From Mapping Document to dbt Model: Optimising Data Migration with AI

Exploring how AI-assisted workflows can support faster, governed translation of mapping specifications into production-ready dbt models.

Data migration programmes often involve a series of detailed technical activities that must be executed with precision. One of the most time-intensive stages occurs after mapping documents have been approved, when transformation logic must be translated into production-ready models.

This stage is traditionally handled through manual structured query language development, requiring engineers to interpret mapping specifications, align data types, and ensure that transformation rules are implemented correctly. While necessary, the process can be labour-intensive, particularly in large migration programmes where consistency and governance are essential.

A recent proof of concept explored how this stage of delivery could be optimised through the use of an artificial intelligence agent designed to assist with translating mapping documents into production-ready dbt models. Rather than focusing on automation alone, the objective was to engineer the agent to operate in a controlled, rules-driven way that supports accuracy, governance, and repeatability within real delivery environments.
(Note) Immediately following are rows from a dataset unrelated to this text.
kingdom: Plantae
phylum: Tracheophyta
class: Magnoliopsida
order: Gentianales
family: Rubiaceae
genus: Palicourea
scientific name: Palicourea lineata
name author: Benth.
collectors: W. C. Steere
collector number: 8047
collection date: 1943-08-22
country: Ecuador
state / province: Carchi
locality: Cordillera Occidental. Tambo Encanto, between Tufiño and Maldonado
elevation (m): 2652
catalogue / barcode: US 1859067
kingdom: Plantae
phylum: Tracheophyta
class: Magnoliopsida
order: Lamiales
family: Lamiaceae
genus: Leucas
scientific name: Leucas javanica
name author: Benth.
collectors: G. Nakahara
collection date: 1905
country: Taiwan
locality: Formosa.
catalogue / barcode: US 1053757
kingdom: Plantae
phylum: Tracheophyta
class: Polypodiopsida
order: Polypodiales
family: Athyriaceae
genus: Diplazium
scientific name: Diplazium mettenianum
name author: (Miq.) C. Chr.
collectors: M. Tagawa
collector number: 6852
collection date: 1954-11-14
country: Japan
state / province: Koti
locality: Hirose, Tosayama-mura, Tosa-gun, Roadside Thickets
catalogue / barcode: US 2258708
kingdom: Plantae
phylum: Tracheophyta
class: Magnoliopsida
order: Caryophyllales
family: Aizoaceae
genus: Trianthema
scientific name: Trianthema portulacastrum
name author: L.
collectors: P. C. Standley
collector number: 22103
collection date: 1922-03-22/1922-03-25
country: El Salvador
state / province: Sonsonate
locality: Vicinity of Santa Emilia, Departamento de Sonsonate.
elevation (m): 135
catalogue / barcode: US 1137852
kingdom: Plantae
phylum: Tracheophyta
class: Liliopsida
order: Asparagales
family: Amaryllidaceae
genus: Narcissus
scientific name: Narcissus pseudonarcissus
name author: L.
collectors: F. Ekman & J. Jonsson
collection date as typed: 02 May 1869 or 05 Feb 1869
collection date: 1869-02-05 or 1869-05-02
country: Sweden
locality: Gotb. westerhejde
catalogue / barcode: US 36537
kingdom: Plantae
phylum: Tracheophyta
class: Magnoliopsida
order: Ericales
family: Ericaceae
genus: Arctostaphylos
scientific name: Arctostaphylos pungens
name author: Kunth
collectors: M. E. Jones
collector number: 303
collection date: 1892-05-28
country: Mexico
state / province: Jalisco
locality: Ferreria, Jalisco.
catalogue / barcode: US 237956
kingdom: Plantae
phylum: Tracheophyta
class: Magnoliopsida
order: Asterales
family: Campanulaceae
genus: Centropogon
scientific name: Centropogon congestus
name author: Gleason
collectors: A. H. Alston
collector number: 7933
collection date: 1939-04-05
How the Optimised Workflow Operates

The workflow begins with natural language interaction through an agentic interface, allowing engineers to engage with the system while securely providing mapping schemas, target templates, and reference dbt models.

The agent then performs a structured analysis, cross-referencing field names, data types, nullability rules, and transformation logic to ensure alignment between mapping definitions and the target structure.

Before any code is generated, a validation step confirms that inputs are consistent and complete. Once validated, the agent produces Snowflake-compatible dbt models ready for engineering review.

Validated Use Cases

Model enhancement

When provided with an existing dbt model alongside a mapping document, the agent introduced new fields while preserving all existing common table expressions and transformation logic. The output passed an internal eleven-point validation framework and was ready for engineering review.

Net-new model generation

When provided with a mapping document alone, the agent generated complete staged models with verified data type alignment and full mapped field coverage.

What Optimisation Means in Practice

The agent engine was deliberately designed to:

• Perform structured analysis before generation
• Validate alignment between mapping and target structures
• Flag conflicts rather than infer assumptions
• Ensure every mapped field is represented in the final select statement
• Request clarification where ambiguity exists

This is not predictive text. It is governed generation designed to operate within enterprise data migration standards.

Impact

By optimising the agent engine rather than simply automating tasks, the manual effort required between mapping approval and model readiness can be reduced. Consistency across outputs improves, and stronger validation controls can be maintained throughout the workflow.

The engine continues to be refined through structured use cases, with insights from each iteration embedded back into the framework to support broader migration programmes.

Conclusion

Applying artificial intelligence within delivery workflows requires careful design and governance. When implemented in a structured and controlled way, it can assist data migration teams by reducing manual effort while maintaining the quality standards required for enterprise data migration.

Organisations undertaking data migration programmes may benefit from exploring practical, governed applications of artificial intelligence within delivery workflows to support greater efficiency and consistency throughout the migration process.